Since the current tokenizer does not work well with a language using no space as a word delimiter, cvtools seems doesn't work, so I haven't create one.

Review / Error ratio

(from 184 samples)

Category	%
OK	88
A: Spelling is not correct	1
B: Grammar is not correct	0
C: It's not easily speakable (including uncommon non-native words)	1
D: Other	10

"D" are mostly sentences with a "dangling word" in the beginning (it is meant to be a last word in the previous sentence).

Since the total number of the sentences I have is just below 500, and the suggested amount of random sample is "100-500", I'm not sure if the amount of sentences I have is just unexpectedly low or not.

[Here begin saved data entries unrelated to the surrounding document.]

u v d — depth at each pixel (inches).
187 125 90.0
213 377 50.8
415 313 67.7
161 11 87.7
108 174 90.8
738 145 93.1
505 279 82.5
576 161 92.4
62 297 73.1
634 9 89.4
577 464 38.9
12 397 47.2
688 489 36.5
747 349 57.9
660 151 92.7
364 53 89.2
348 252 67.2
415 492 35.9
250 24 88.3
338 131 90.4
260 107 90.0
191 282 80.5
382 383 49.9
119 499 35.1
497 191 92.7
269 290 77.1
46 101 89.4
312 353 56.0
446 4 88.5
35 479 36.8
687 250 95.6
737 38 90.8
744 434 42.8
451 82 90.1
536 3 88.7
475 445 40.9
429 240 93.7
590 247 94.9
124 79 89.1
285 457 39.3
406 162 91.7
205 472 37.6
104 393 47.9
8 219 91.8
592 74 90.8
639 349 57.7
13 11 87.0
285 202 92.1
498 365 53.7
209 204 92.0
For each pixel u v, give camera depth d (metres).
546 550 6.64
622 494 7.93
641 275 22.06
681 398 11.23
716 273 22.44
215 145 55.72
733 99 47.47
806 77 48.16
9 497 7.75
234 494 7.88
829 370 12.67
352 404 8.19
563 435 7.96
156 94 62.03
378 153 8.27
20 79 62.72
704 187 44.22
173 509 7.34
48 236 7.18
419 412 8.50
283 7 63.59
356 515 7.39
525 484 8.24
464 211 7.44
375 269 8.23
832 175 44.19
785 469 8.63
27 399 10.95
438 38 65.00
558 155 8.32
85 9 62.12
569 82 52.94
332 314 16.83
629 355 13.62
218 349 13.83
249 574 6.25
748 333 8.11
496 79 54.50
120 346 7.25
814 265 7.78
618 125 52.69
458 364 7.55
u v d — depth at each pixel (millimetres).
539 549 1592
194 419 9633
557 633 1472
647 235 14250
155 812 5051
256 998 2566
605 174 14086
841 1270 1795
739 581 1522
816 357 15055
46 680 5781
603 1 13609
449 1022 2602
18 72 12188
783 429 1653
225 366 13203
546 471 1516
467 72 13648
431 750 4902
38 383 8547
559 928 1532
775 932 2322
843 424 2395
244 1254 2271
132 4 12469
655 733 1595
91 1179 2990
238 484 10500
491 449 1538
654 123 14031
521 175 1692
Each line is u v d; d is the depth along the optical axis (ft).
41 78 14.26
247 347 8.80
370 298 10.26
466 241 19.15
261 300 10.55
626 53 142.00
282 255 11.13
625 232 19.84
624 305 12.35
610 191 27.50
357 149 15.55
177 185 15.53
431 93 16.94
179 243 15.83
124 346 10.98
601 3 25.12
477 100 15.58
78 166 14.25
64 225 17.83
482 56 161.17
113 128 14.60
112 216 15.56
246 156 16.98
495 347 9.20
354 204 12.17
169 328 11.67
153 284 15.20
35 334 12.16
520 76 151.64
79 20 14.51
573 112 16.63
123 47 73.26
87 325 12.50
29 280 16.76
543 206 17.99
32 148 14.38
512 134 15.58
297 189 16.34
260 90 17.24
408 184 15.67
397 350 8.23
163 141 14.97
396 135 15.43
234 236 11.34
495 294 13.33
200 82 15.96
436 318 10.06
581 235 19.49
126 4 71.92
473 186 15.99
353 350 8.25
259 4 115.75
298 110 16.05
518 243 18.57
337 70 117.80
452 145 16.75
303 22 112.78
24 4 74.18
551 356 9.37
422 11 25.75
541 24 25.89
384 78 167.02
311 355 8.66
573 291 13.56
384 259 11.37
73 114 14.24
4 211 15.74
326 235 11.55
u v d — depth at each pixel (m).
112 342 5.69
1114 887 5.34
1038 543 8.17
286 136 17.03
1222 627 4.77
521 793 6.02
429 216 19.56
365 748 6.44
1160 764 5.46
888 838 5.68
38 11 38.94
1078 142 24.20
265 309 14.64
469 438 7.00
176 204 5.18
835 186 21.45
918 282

Would like to clarify this before I ask more people for review.

(I may have to "relax" the rules, but still not sure if this related to the way the punkt sentence tokenizer works or not).

The extracted sentences are here: https://docs.google.com/spreadsheets/d/1pKBH_YQiO9ZdXIduvrb37HvCLlKBt8mGeDCpX8e8dT4/edit?usp=sharing

Questions

Does the original number of articles in Wikipedia also affect the number of extracted output as well?

Tried to extract all the articles, without rules applying, with this command:

cargo run -- extract -l th -d ../wikiextractor/text/ --no_check >> wiki.th.all.txt

Got this

$ wc -l wiki.th.*
 1985699 wiki.th.all.txt
     478 wiki.th.txt

We actually have a lot of lines extracted in wiki.th.all.txt (1,314,274 lines after blank lines removed), but looks like these "sentences" are tend to be very long. In fact, a lot of lines contains more than one sentence (can be a whole paragraph).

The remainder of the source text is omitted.